▸ Work task
Exact copy, pictures excluded: write out every line below.

▸ Provided data
▬▬▬

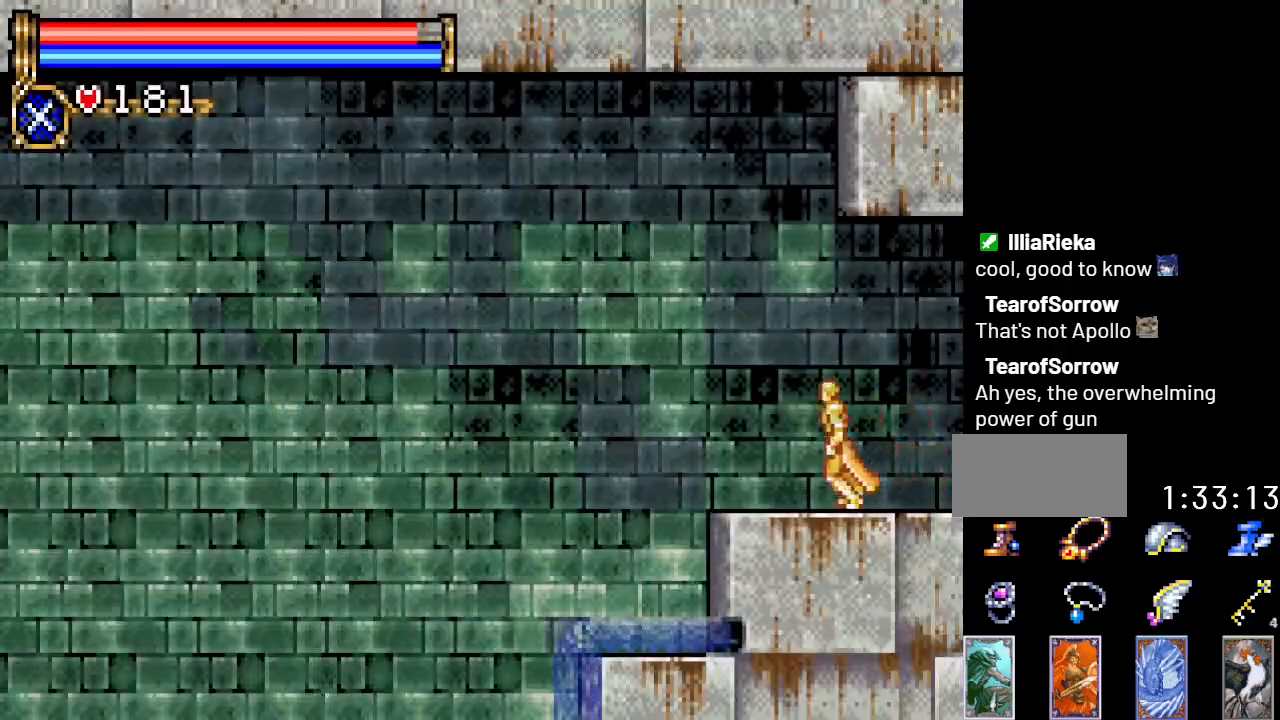
{"buttons": ["DPAD_LEFT"], "events": []}
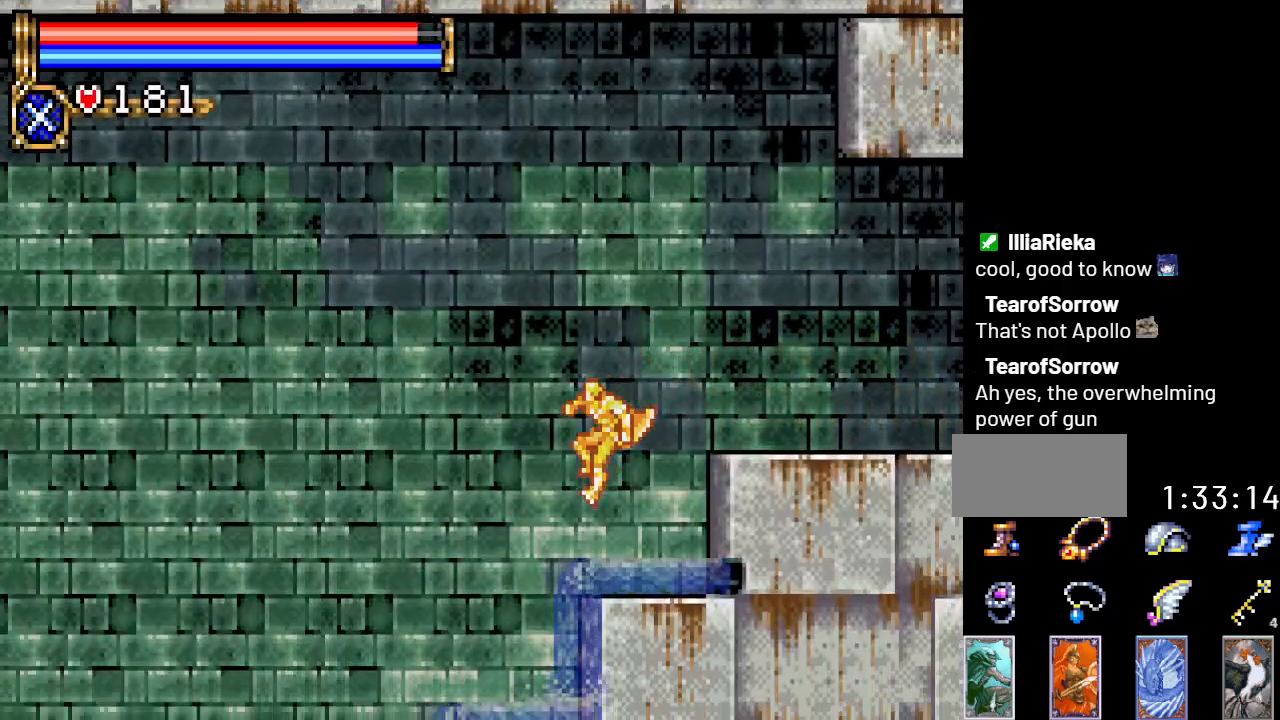
{"buttons": ["DPAD_LEFT"], "events": []}
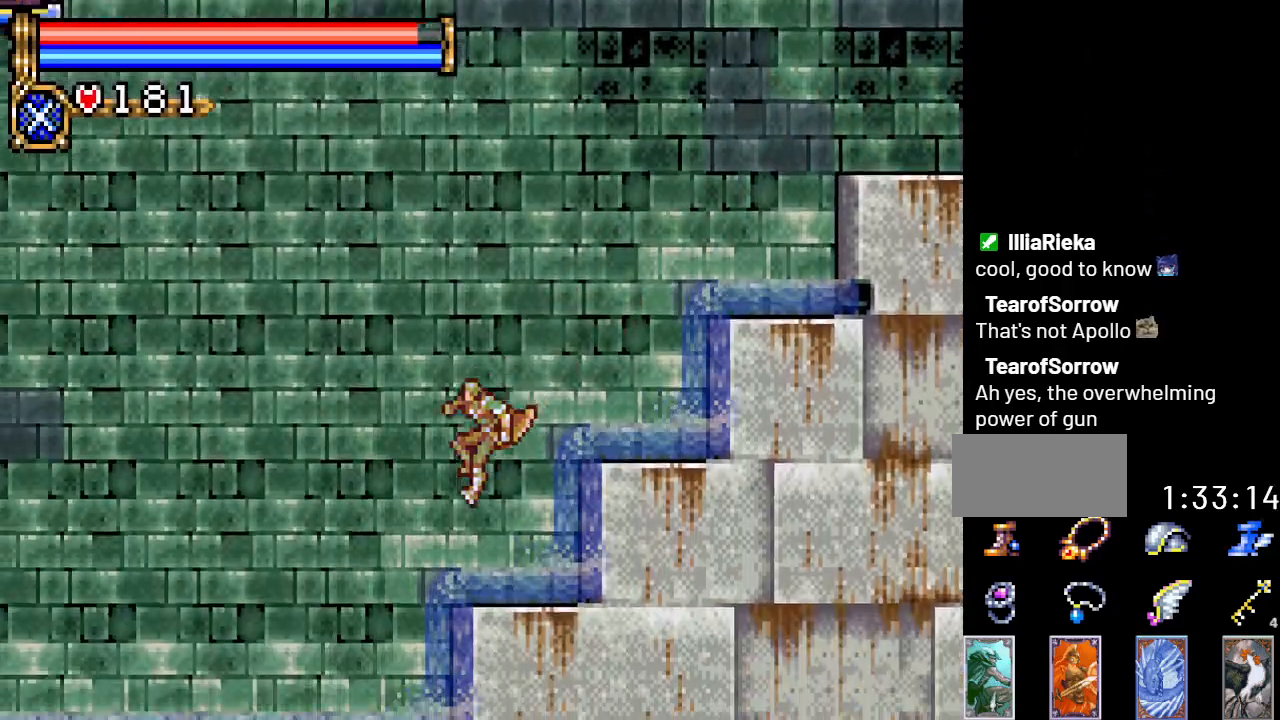
{"buttons": ["DPAD_LEFT"], "events": []}
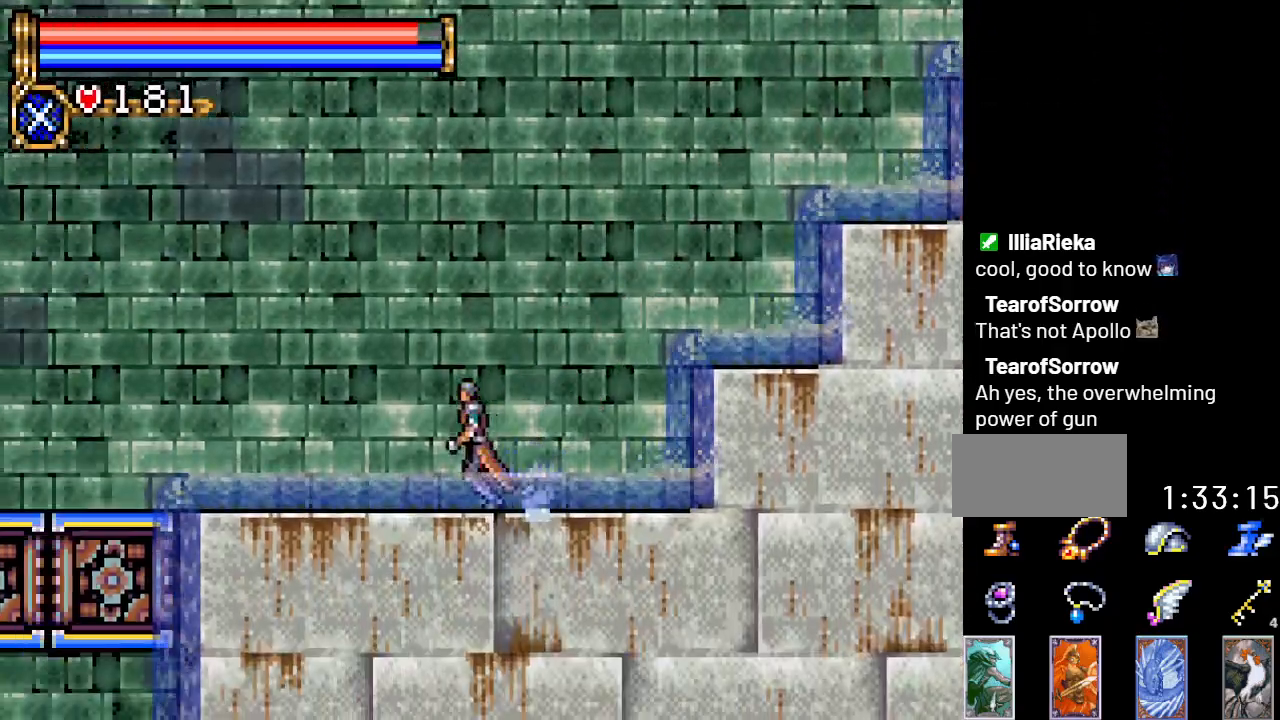
{"buttons": ["DPAD_LEFT"], "events": []}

▬▬▬

▸ Completed exercise
{"buttons": ["DPAD_LEFT"], "events": []}
{"buttons": ["DPAD_LEFT"], "events": []}
{"buttons": ["DPAD_LEFT"], "events": []}
{"buttons": ["DPAD_LEFT"], "events": []}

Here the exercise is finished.